Not all of Trump’s executive actions will have immediate effects. But taken together, immigration experts say, they lay out a blueprint for how his administration aims to dramatically transform enforcement at the border and beyond.
“This is a significant dialing up,” said Doris Meissner, a senior fellow at the nonpartisan Migration Policy Institute in Washington, D.C., and a former top immigration official during the Clinton administration.
“It really renames [and] recategorizes immigration as a national security threat,” Meissner said during a recent call with reporters.
Legal experts say framing unlawful migration at the southern border as an invasion may be crucial to the Trump administration’s plans.
“I was not surprised to hear it at all. I think that was intended to tee up some of the actions he’s contemplating now,” said Elizabeth Goitein, the senior director of the Liberty and National Security Program at the Brennan Center for Justice, a left-leaning nonprofit.
“It’s been widely understood that the president has inherent constitutional authority to repel sudden attacks or invasions. So these are terms that summon, essentially, war powers,” Goitein said.
The Trump administration is already using this justification to effectively cut off access to asylum at the U.S.-Mexico border.
There’s another option that the president has talked about using to go after drug cartels: the Alien Enemies Act, which would give him emergency authority to bypass normal immigration law to quickly detain and deport noncitizens.
That authority has been used only a few times, most recently during World War II.
“It’s quite clear that the framers understood the term to deal with armed attacks by foreign powers,” Goitein said. “We’re talking about acts of war. We are not talking about unlawful immigration.”
It’s not clear if the Trump’s administration’s invasion framing will work in the courts. A federal judge in Texas has already ruled against that state’s leaders when they tried to make a similar case. But if Trump’s executive orders do hold up, they could help his administration reshape the immigration system — and not just at the border.
“If you look at these executive orders, it really is all spelled out there,” said Sandweg, the former acting head of ICE.
Like other former immigration officials, Sandweg was skeptical that Trump could deliver on his campaign promise to build the largest mass deportation operation in U.S. history. That’s mainly because of legal and logistical hurdles, including a shortage of detention beds, and long backlogs in immigration court.
But after looking at Trump’s first round of executive orders and actions, Sandweg’s thinking has changed.

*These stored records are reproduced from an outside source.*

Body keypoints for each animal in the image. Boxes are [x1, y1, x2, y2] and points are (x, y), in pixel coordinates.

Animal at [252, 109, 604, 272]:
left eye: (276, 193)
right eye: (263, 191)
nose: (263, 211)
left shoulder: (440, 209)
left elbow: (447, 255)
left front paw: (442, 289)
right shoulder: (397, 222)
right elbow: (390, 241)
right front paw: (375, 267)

The White House could tap military resources and the Alien Enemies Act to speed the deportation process.
“If he’s able to bypass those courts entirely, and then tap into Department of Defense resources to build detention camps in military bases, mass deportation becomes a much more realistic possibility,” Sandweg said in an interview.
Another executive order Trump signed last week directs the Defense Department to draw up a plan to “seal the borders” of the U.S. by “repelling forms of invasion including unlawful mass migration, narcotics trafficking, human smuggling and trafficking.”

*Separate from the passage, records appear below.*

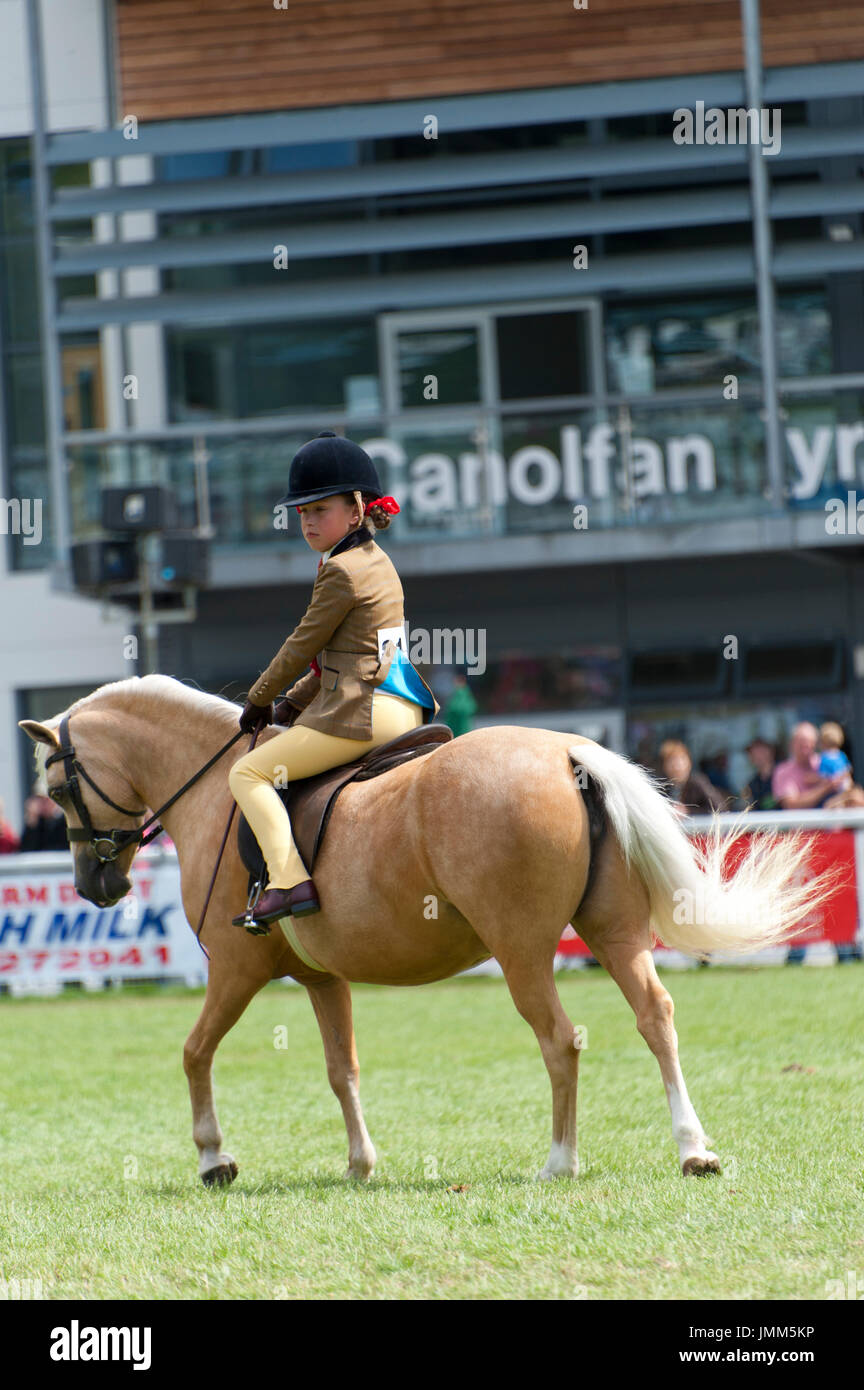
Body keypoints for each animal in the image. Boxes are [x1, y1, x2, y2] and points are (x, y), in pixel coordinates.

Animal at [18, 672, 827, 1184]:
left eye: (56, 788)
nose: (96, 886)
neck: (218, 793)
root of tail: (566, 750)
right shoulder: (322, 979)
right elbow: (341, 1068)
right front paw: (359, 1164)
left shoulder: (235, 968)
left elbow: (193, 1053)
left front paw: (214, 1159)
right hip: (614, 934)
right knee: (655, 1018)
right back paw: (694, 1150)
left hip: (523, 951)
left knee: (559, 1040)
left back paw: (560, 1161)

That could potentially go far beyond how any recent administration has used the U.S. military.
For now, Trump has only moved an additional 1,500 active duty troops to the border. Their role is limited to building border barriers, and operating flights to send 5,000 migrants per month back to their home countries.
“This is all perfectly legal,” said Mark Krikorian, executive director of the Center for Immigration Studies, a think tank that favors lower levels of immigration.
Krikorian says Trump might try to test the limits by using active duty troops to assist directly in immigration enforcement.
“The troops will be a kind of force multiplier for the Border Patrol. That hasn’t happened yet, and we’ll see how that works,” he said. “Will soldiers be arresting illegal aliens? That’ll be an interesting question.”
That’s one of many legal questions that might come up as Trump follows through on the blueprint he laid out in his first week.